Item 1.01. Entry into a Material Definitive Agreement.

On April 21, 2017, Amgen Inc. (the “Company”) entered into a Collaboration Agreement (the “Collaboration Agreement”) with Novartis Pharma AG (“Novartis”) pursuant to which Amgen and Novartis will collaborate on the commercialization of erenumab in the United States. Under the terms of the Collaboration Agreement, Novartis will make milestone payments to Amgen that could collectively exceed $400 million depending on events. Under the terms of the Collaboration Agreement, Amgen will book sales of erenumab in the United States, share global research and development and U.S. commercial efforts and expenses with Novartis and pay to Novartis a significant royalty on net sales.

The Company and Novartis are parties to the Exclusive License and Collaboration Agreement dated as of August 28, 2015 (as amended to date, the “License Agreement”), under which Amgen leads global development of, and Novartis holds global co-development rights and commercial rights outside the United States and Japan to, erenumab and other investigative molecules in the Company’s migraine portfolio. Pursuant to the License Agreement, Novartis is funding a disproportional amount of global R&D expenses for the products and will pay Amgen double-digit royalties on net sales of the products, including erenumab.

The Collaboration Agreement provides that Novartis will assume agreed upon remaining global R&D expenses up to a cap, after which the parties will equally share global development costs for erenumab; in each case, except for Japan-specific development costs not previously agreed under the License Agreement.
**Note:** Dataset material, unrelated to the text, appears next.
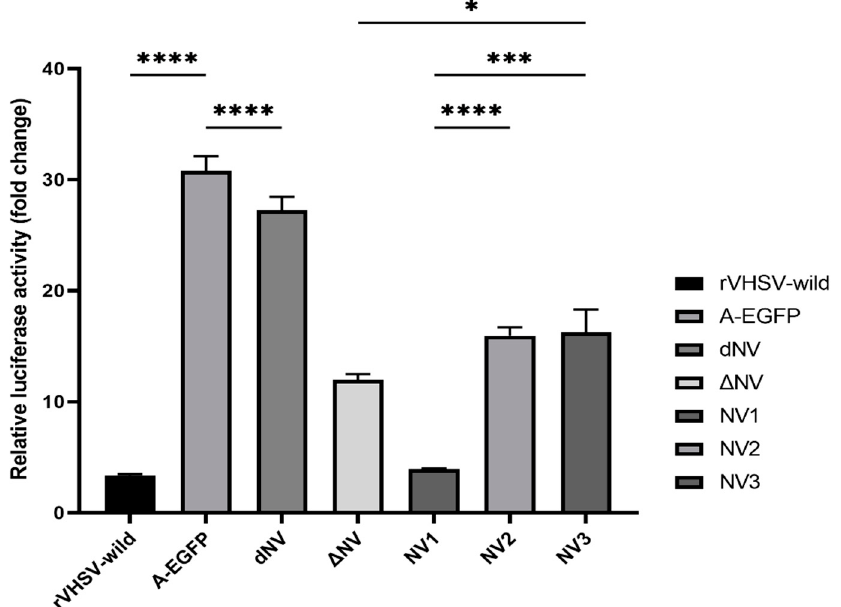
Figure 3. Analysis of Mx1 gene expression in EPC cells measured using luciferase activity. We infected EPC cells with rVHSV-wild, rVHSV-A-EGFP (A-EGFP), rVHSV-dNV (dNV), rVHSV- Δ NV ( Δ NV), rVHSV-NV1 (NV1), rVHSV-NV2 (NV2), or rVHSV-NV3 (NV3) at MOI 0.1 and assessed the luciferase activity at 24-h post-infection (n = 6, means ± SD, * p < 0.05, *** p < 0.001, **** p < 0.0001).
Novartis will also fund an agreed-upon portion of U.S. commercialization costs for erenumab in 2017 and 2018. Thereafter, the companies will share U.S. commercialization costs equally.

Under the Collaboration Agreement, for the United States the Company will manufacture erenumab and the parties will jointly develop the erenumab commercial strategy. Joint governing bodies oversee global development under the License Agreement and will oversee commercialization in the United States under the Collaboration Agreement. The Collaboration Agreement provides that in the United States, Amgen will promote erenumab in the primary care and specialist settings, and Novartis will promote erenumab in the specialist setting.

The Collaboration Agreement and License Agreement will each continue for the commercial life of the products unless sooner terminated in accordance with its terms. Each of the Collaboration Agreement and License Agreement contains a convenience termination right for Novartis which, in the case of erenumab, is exercisable only following the fifth anniversary of regulatory approval of erenumab in the United States.

In a press release issued on April 24, 2017, Amgen announced its entry into the Collaboration Agreement. A copy of the press release is attached hereto as Exhibit 99.1.

Item 9.01. Financial Statements and Exhibits.

(d) Exhibits.

 

99.1    Press Release dated April 24, 2017

 

2


SIGNATURES

Pursuant to the requirements of the Securities Exchange Act of 1934, as amended, the Registrant has duly caused this report to be signed on its behalf by the undersigned hereunto duly authorized.

 

    AMGEN INC.
Date: April 24, 2017     By:  

/s/ Jonathan P. Graham

    Name:   Jonathan P. Graham
    Title:   Senior Vice President,
      General Counsel and Secretary


EXHIBIT INDEX

 

Exhibit

Number

  

Document Description

99.1    Press release dated April 24, 2017.